* _Задание_
За какой срок, согласно тексту об экранизации пьесы «Пять вечеров», Михалков решил снять картину?

* _Текст для изучения_

- - - -

«Мне позвонил Никита Михалков и сказал, что хочет снять картину по давней моей пьесе «Пять вечеров». «Зачем вам это? — сказал я Михалкову. — Не позорьте себя, не позорьте меня!» — «Ну ладно, тогда хоть приезжайте к нам, в Пушино, просто отдохнуть».
Там он снимал картину «Несколько дней из жизни И. И. Обломова» и прислал машину. Но когда я приехал, сразу сказал ему:
— Одно условие: никаких разговоров о «Пяти вечерах». Вы пригласили меня отдохнуть, вот я и приехал отдохнуть.
— Не будет, не будет, — пообещал он. Мы поднялись в номер, где был накрыт стол
с набором бутылок спиртного. Через некоторое время выпили на брудершафт, и он сказал:
— Ну, завтра за работу. Что не нравится — вычеркивай. Но учти, мы решили снять картину за 25 дней… Так что времени в обрез…»
Практически сразу Михалков нашел исполнителей на главные роли: удалого воркутинского шофера Сашу Ильина должен был сыграть Станислав Любшин, а ударницу-цехкомовку Тамару Васильевну — Людмила Гурченко. И 25 сентября этих актеров утвердила ген-дирекция «Мосфильма» без всяческих проб.

- - - -

* _Строки_
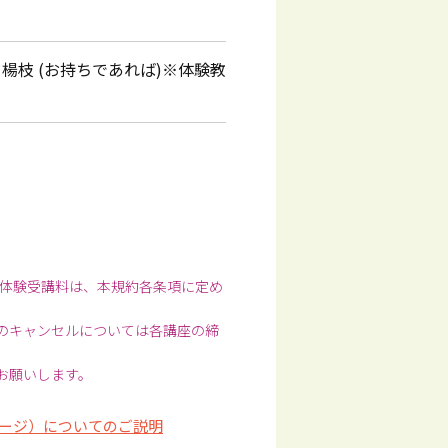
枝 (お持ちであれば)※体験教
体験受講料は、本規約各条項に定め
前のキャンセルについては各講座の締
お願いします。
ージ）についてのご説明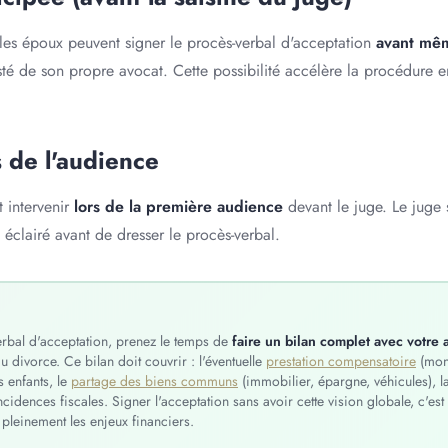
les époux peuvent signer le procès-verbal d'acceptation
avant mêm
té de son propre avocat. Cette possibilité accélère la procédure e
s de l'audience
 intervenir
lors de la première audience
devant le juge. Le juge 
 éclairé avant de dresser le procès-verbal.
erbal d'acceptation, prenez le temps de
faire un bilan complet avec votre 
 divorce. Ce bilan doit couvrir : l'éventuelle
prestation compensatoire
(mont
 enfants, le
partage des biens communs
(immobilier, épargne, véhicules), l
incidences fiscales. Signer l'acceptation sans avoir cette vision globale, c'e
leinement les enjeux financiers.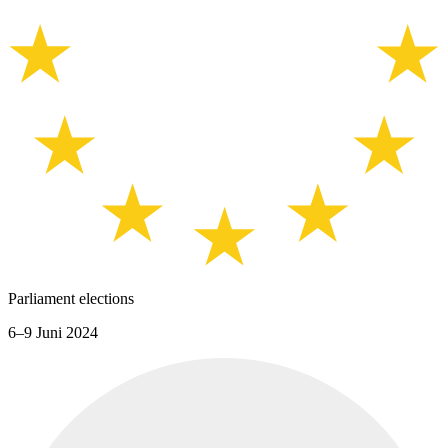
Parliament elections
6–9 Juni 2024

- - - -

* _Ответ к заданию_
За 25 дней.